Des recherches futures pourraient porter sur les retombées des stages dans le développement de la sensibilité interculturelle des étudiants. Une meilleure connaissance des méthodes de formation les plus adéquates pour l’augmentation des compétences en contexte de diversité devrait être acquise par des recherches plus poussées dans le domaine. Il semble aussi intéressant de prendre en compte la satisfaction des personnes accompagnées quant aux services qu’ils reçoivent.

Limites

Bien qu’innovante, cette étude comporte quelques limites. D’abord, elle s’est déroulée en Suisse romande et il faudrait documenter la situation dans d’autres pays. En outre, l’échantillon interrogé reste limité sur le plan du nombre de participants. Enfin, malgré le fait que la personne qui rencontre les étudiants n’ait aucun lien avec leur formation, il est probable qu’un biais de désirabilité sociale soit apparu, car les questions abordent des sujets sensibles.

Conclusion

La formation professionnelle des étudiants dans le domaine de la santé et des services sociaux en contexte de diversité nécessite l’intégration de contenus liés aux interactions avec l’Autre.
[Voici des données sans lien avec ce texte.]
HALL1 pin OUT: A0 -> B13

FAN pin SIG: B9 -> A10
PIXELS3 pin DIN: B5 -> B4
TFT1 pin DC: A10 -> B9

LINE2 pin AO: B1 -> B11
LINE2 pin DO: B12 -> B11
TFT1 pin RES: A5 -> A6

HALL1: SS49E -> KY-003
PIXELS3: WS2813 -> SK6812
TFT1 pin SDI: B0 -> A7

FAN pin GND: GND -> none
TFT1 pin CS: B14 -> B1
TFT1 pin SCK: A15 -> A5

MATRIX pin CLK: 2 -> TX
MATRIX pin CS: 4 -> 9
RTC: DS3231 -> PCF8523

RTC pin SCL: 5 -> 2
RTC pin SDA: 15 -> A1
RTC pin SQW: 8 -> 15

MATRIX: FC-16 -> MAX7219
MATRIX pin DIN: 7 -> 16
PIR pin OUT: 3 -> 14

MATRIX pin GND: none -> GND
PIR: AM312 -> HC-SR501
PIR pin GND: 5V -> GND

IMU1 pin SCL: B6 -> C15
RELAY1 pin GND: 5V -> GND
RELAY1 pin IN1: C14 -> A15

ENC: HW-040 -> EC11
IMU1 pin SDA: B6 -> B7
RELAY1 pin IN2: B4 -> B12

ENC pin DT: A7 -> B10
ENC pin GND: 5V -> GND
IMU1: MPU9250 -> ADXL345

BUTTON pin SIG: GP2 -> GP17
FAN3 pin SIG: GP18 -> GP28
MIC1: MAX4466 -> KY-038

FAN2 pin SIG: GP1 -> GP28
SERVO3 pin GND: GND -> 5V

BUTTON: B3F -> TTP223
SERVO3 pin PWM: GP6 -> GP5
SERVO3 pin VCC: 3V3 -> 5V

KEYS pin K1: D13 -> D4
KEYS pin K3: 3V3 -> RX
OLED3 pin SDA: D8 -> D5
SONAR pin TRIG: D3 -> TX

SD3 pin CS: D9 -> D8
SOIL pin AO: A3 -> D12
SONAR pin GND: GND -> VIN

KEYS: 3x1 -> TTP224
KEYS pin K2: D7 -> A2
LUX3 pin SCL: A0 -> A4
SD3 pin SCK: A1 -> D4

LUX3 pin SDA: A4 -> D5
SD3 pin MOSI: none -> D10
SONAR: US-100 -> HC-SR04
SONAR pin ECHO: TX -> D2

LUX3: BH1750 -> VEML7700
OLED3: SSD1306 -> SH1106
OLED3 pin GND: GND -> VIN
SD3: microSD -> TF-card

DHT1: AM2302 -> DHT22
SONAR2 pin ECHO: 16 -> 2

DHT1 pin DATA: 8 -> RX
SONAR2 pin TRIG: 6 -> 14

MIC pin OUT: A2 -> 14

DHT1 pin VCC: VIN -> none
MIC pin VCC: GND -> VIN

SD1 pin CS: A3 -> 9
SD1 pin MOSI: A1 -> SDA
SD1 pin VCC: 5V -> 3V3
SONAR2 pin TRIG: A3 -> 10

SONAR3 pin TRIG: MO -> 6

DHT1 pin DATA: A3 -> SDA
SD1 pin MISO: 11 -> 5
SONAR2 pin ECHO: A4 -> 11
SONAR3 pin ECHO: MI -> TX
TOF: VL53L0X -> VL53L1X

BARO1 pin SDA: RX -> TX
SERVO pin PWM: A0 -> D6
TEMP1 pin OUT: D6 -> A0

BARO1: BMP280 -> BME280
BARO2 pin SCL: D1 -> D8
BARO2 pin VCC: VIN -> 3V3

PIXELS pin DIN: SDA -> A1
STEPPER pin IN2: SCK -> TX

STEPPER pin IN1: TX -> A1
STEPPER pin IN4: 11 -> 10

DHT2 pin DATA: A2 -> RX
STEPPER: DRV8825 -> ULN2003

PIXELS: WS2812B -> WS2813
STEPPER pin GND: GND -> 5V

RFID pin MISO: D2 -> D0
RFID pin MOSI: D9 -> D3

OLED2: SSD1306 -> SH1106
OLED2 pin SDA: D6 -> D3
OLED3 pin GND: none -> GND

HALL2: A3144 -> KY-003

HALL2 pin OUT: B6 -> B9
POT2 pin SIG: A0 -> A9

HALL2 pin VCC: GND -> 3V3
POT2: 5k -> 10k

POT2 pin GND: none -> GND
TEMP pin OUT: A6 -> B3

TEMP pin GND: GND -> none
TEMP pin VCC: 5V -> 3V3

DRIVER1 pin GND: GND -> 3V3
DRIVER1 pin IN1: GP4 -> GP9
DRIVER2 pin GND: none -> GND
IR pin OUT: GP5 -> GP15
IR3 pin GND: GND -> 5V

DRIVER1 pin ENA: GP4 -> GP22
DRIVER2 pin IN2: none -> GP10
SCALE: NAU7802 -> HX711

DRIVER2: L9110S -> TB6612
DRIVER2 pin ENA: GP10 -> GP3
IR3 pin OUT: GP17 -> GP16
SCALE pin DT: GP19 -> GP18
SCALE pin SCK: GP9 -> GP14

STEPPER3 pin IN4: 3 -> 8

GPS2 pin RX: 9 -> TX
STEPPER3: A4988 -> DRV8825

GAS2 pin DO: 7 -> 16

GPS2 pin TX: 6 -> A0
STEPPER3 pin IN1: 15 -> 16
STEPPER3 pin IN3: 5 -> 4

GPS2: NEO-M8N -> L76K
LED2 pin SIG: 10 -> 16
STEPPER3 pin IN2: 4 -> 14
Comme les cadres de référence de chacun (valeurs, croyances, appartenances, etc.) influencent les attitudes et les comportements, il importe de rendre les étudiants attentifs à ces aspects. Il est essentiel de leur fournir des outils pour faire face à des valeurs différentes des leurs, savoir réagir adéquatement devant des comportements inattendus, ou encore évoluer dans une variété d’environnements. Le manque de recherches quant aux méthodes optimales de transmission de la compétence interculturelle et au type d’encadrement nécessaire à cet apprentissage met en exergue la nécessité d’explorer ce thème d’actualité en étroite collaboration avec les milieux de formation et professionnels.